Boss of small charity reveals ‘nightmare’ of 35 different funders

Charity

The boss of a small charity has revealed how the “logistical nightmare” of having 35 different funders is costing vital funds and giving her sleepless nights.

Emma Pears, chief executive and founder of the children’s charity Selfa, called for an urgent overhaul of the funding system, to end the constant round of applying and re-applying for support.

Selfa, based in Skipton, North Yorkshire, runs health and wellbeing projects as well as providing mentoring, after-school support and mental health projects.

Pears first described the process on Twitter this week, saying that Selfa’s £350,000 annual income came from 35 different funders, most with their own reporting requirements. This created a “logistical nightmare” for the charity, she said.

Pears said: “It is very stressful, for a start. It is the thing that keeps you up at night. It is the thing that gives you sleepless nights – not knowing how the charity is going to keep going for the next few years.”

She called the process “emotionally exhausting”.

Pears and another member of staff handle all applications for funding.

She said: “About 30 per cent of both of our roles is spent chasing funding and then writing reports at the end of that. So probably in excess of £20,000 a year, I would say, for those two roles combined is spent just chasing funding and writing reports.

“And that is for a small charity.”

She said she would like government legislation to create “standardised reporting for charities”, adding that an extra £20,000 each year would help Selfa expand its projects to support local parents.

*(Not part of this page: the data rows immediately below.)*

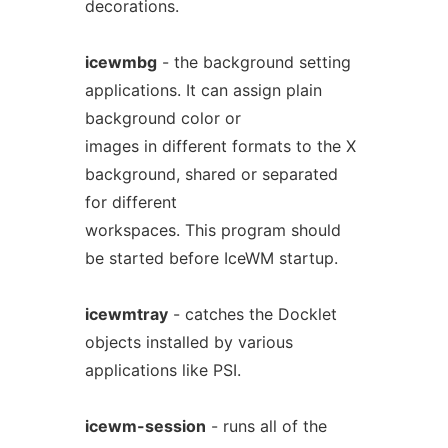
decorations.
icewmbg
- the background setting
applications. It can assign plain
background color or
images in different formats to the X
background, shared or separated
for different
workspaces. This program should
be started before IceWM startup.
icewmtray
- catches the Docklet
objects installed by various
applications like PSI.
icewm-session
- runs all of the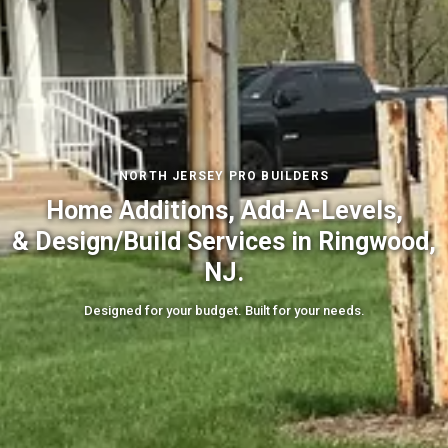
NORTH JERSEY PRO BUILDERS
Home Additions, Add-A-Levels,
& Design/Build Services in Ringwood,
NJ.
Designed for your budget. Built for your needs.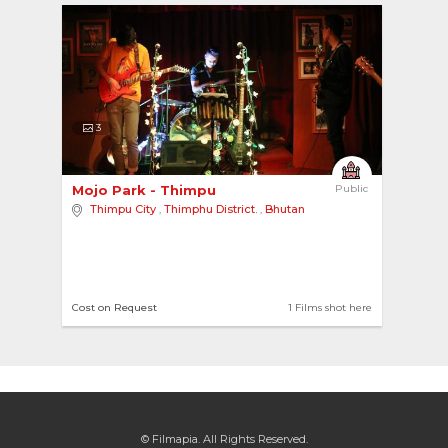
3
Mojo Park - Thimpu 
Public
Thimpu City
,
Thimphu District.
,
Bhutan
Cost on Request
1 Films shot here
© Filmapia. All Rights Reserved.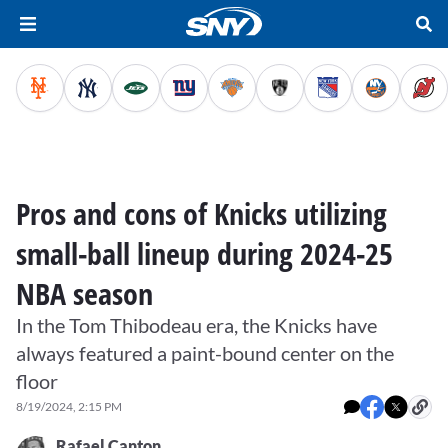
Pros and cons of Knicks utilizing
small-ball lineup during 2024-25
NBA season
In the Tom Thibodeau era, the Knicks have
always featured a paint-bound center on the
floor
8/19/2024, 2:15 PM
Rafael Canton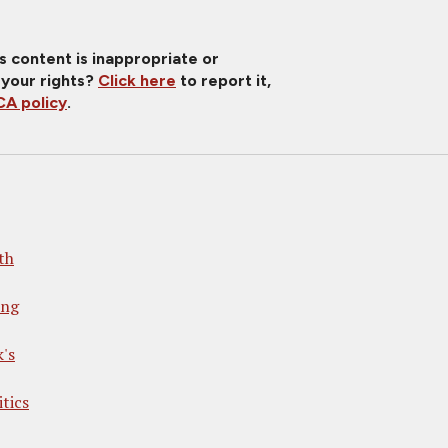
is content is inappropriate or
 your rights?
Click here
to report it,
A policy
.
th
ong
's
tics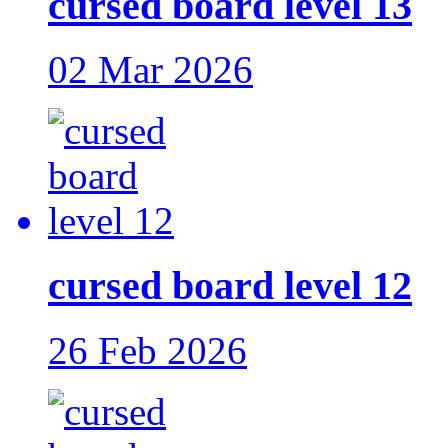
cursed board level 13
02 Mar 2026
cursed board level 12
26 Feb 2026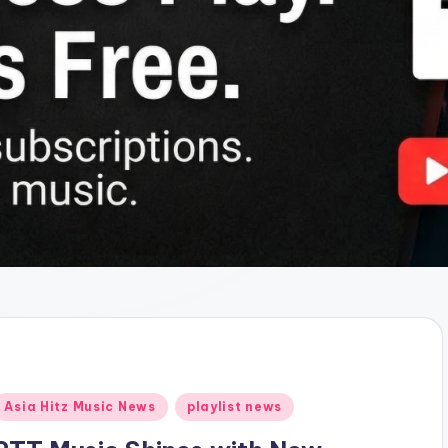
Posted
Asia Hitz Music News
playlist news
n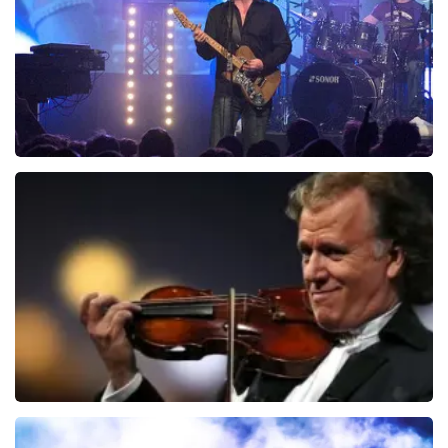
duurder zijn dan bij het originele punt. Wij maken
ORDER NOW
gebruik van dynamic pricing op basis van vraag en
aanbod zoals ook normaal is in de vliegindustrie. Ook
ticketmaster maakt hier gebruik van bij haar platinum
tickets. De andere naam die op het ticket staat is te
verklaren doordat wij een wederverkoper zijn van
doorverkochte tickets. Wij hopen dat u ondanks alles
toch een fantastische avond heeft gehad. Met
vriendelijke groeten, Joost Topticketshop
Blof
941
last 30 minutes
ORDER NOW
Andre Rieu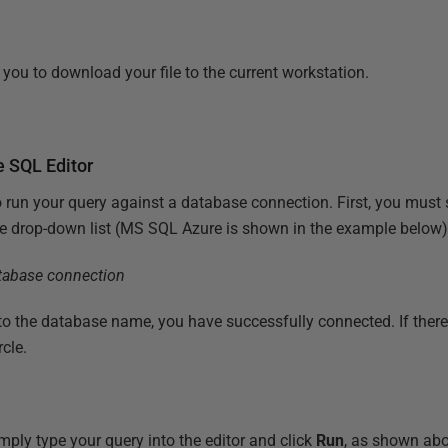
you to download your file to the current workstation.
e SQL Editor
 run your query against a database connection. First, you must 
he drop-down list (MS SQL Azure is shown in the example below)
xt to the database name, you have successfully connected. If there
rcle.
ply type your query into the editor and click
Run
, as shown ab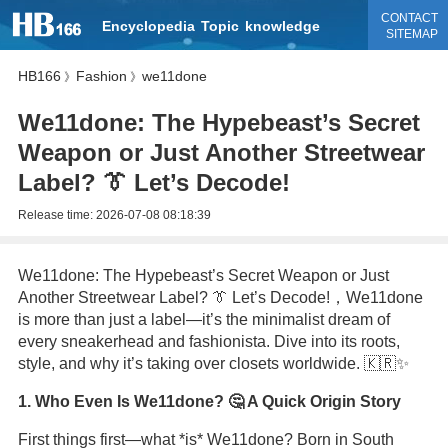
CONTACT
Encyclopedia
Topic
knowledge
SITEMAP
HB166
Fashion
we11done
》
》
We11done: The Hypebeast’s Secret
Weapon or Just Another Streetwear
Label? 👔 Let’s Decode!
Release time:
2026-07-08 08:18:39
We11done: The Hypebeast’s Secret Weapon or Just
Another Streetwear Label? 👔 Let’s Decode!，We11done
is more than just a label—it’s the minimalist dream of
every sneakerhead and fashionista. Dive into its roots,
style, and why it’s taking over closets worldwide. 🇰🇷✨
1. Who Even Is We11done? 🤔 A Quick Origin Story
First things first—what *is* We11done? Born in South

Pears worked as part of a project by the Institute for Voluntary Action Research which called on funders to standardise their demands on charities.

In November 2021, research by the consultancy Giving Evidence found that the costs to charities of applying for funding were sometimes higher than the grants they received.

Caroline Fiennes, chief executive of Giving Evidence, said this made the cost of capital higher for charities “than for most companies or the public sector”.